Artist highlights Latin American community in Grand Rapids mural for anti-racism project

GRAND RAPIDS, MI – Inspired by the underrepresented Latino/Latinx community, Grand Rapids artist and photographer Hugo Claudin says he signed on as a muralist for an anti-racism project to bring his community and culture together.

The Diatribe, a Grand Rapids-based arts and culture nonprofit, launched the 49507 Project “as an artist and youth-led community that commissions seven local Black and Brown artists for large scale murals in majority Black and Brown neighborhoods” in the 49507 Zip code .

Besides bringing works of art to neighborhoods, students and local artists who participate in the project get to raise awareness and have discussions about issues such as redlining and poor funding that disproportionately affect minorities.

The Diatribe assigned Claudin the Aleman Auto Repair LLC building, located at 1801 Division Ave. S, after he attended a series of listening sessions with community stakeholders to help shape the mural.

The mural, titled “Play with Me,” depicts a 3-year-old Black child named Sincere catching bubbles from a Latinx woman while the flag of Honduras floats on his back. Lempira, an Indigenous figure of resistance from Honduras, can be seen floating in one of those bubbles.

“You’ll be a part of the design as you encounter it,” Claudin said. “I’m hopeful that a child will be coming home from school or wherever and see this mural here and climb. And then hopefully, mom or dad would be around to snap a picture.”

Claudin, who immigrated to Grand Rapids from Guadalajara in 1980, said he wanted to make the artwork a tribute to Catalino Aleman, the owner of the Auto Repair Shop, and the surrounding neighborhood. He also wanted it to be an interactive piece by adding rock climbing grippers inside one of the floating bubbles.

Along the bottom of the mural is the name of an Italian immigrant, Sunseri, who donated land to a neighborhood in San Pedro Sula, Honduras.

That same neighborhood is home to Aleman.

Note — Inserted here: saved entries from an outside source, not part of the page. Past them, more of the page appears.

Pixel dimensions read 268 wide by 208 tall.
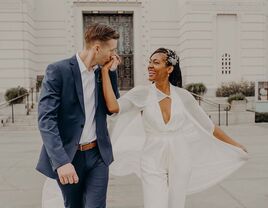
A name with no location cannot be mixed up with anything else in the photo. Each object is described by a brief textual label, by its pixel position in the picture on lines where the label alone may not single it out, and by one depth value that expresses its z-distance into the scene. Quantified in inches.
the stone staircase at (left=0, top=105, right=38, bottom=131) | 616.5
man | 108.9
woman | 135.6
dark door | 928.9
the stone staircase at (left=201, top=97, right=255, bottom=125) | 653.3
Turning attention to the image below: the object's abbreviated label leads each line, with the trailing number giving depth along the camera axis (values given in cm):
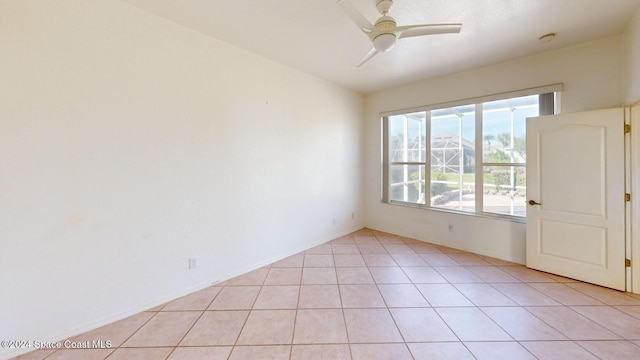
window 342
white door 259
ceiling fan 186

The new mural is his first large piece, Claudin said. Because of that, he made it a priority to do his research and listen to the kids and residents in the 49507 Zip code.

In his original piece, Caludin wanted to create a mural surrounding the killing of Black motorist, Patrick Lyoya, by a former Grand Rapids police officer, following a traffic stop on April 4. He said the community was looking forward to a more positive message.

Related: Police officer who killed Patrick Lyoya charged with murder

“At the listening sessions, there was a person there that didn’t want to see more violence portrayed in the neighborhood,” Claudin said.

After consulting with other artists on what to do next, Claudin decided to go another route than what he originally planned.

“I am hoping that this represents a more playful image, that it represents the children that live in this neighborhood,” Claudin said. “I want to pay tribute to those children, engage with them and let them know they belong here.”

The official activation of the mural, along with a neighborhood block party, is scheduled for Sept. 2.